### REQUIREMENT 1
In the listing, begin at the line that has "Height 898073" and stop after the line that has "Reading left to". Write out only those lines again, changing "list" to "name" and leaving everything else unchanged.

### SOURCE TEXT

++++++

Born and raised in Atlanta, Lester, who just turned 50, knew early on he was destined to draw. "I wish I had been a better basketball or baseball player," he says. "But once I got to seventh grade I never spent a day wondering what I'd be when I grew up."
After attending the University of Georgia, Lester was hired to draw maps, illustrations and other graphic designs for The Atlanta Journal-Constitution's Sunday Op/Ed section.
After five years with the AJC, Lester went out on his own. "I found an agent, placed an advertisement in some publications and waited to see what would happen," he says. "The good thing is that the market lets you know if you'll make it real quick!" Six months later, Lester was working on a Levi's campaign. He reinvested in his business, placed more advertising, got a Michelob contract and continued to get advertising work.
Lester's most locally recognizable work came in the form of a yellow jacket named "Buzz." In 1983, Buzz was born out of Lester's ink bottle and imagination. He has since sold the rights to the Georgia Tech mascot and jokes that he lives and works in the "house that Buzz built."

++++++

### INPUT RECORDS
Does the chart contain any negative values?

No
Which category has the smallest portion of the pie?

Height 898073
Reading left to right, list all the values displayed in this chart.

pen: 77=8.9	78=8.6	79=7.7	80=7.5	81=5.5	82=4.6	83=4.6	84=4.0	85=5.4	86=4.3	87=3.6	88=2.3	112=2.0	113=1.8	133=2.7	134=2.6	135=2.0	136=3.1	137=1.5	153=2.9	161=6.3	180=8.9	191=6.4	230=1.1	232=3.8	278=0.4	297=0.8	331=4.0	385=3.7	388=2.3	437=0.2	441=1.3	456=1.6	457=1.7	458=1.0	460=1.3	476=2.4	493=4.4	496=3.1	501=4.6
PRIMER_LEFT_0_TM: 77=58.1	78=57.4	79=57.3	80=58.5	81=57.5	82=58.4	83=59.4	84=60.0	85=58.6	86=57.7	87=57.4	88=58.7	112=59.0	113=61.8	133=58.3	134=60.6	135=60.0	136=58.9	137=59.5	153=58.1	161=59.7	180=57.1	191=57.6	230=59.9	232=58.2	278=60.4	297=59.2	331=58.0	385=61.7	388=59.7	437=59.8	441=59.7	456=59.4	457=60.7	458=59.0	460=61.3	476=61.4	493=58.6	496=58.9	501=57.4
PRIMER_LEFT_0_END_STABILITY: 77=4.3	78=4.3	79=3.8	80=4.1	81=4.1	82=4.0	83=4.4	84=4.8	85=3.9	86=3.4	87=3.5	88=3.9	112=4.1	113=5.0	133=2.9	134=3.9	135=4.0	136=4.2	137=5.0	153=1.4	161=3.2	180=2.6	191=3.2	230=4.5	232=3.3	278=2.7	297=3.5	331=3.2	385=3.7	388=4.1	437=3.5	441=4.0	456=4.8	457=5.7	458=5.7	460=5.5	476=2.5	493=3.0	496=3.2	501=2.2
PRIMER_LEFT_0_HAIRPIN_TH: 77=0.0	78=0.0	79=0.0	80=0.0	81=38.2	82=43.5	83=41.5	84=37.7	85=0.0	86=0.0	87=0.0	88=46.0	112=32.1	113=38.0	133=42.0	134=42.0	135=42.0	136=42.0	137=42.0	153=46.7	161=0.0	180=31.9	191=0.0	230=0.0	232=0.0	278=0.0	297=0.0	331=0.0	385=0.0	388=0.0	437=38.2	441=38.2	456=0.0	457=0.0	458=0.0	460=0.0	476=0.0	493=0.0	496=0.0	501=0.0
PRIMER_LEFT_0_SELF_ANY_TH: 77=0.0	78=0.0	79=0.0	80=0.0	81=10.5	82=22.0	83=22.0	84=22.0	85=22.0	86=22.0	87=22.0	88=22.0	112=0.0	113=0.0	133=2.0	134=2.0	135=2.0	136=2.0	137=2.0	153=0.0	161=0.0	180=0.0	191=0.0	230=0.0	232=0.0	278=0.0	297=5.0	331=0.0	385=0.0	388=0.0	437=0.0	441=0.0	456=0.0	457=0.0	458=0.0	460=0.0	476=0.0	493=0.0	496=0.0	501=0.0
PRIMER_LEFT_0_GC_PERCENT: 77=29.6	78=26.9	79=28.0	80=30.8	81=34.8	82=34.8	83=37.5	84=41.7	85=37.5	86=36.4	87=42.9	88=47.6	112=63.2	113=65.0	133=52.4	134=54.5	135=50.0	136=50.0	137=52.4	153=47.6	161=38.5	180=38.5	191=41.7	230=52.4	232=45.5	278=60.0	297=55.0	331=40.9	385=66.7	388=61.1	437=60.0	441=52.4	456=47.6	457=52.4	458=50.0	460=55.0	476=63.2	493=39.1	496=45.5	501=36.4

++++++

### REQUIREMENT 2
Answer these questions from the profile of Lester:
(a) Which university did Lester attend?
(b) How many years did he spend with the AJC before going out on his own?
(c) In what year was Buzz born?

### EXPECTED ANSWER 1
Height 898073
Reading left to right, name all the values displayed in this chart.

### EXPECTED ANSWER 2
(a) The University of Georgia
(b) Five years
(c) 1983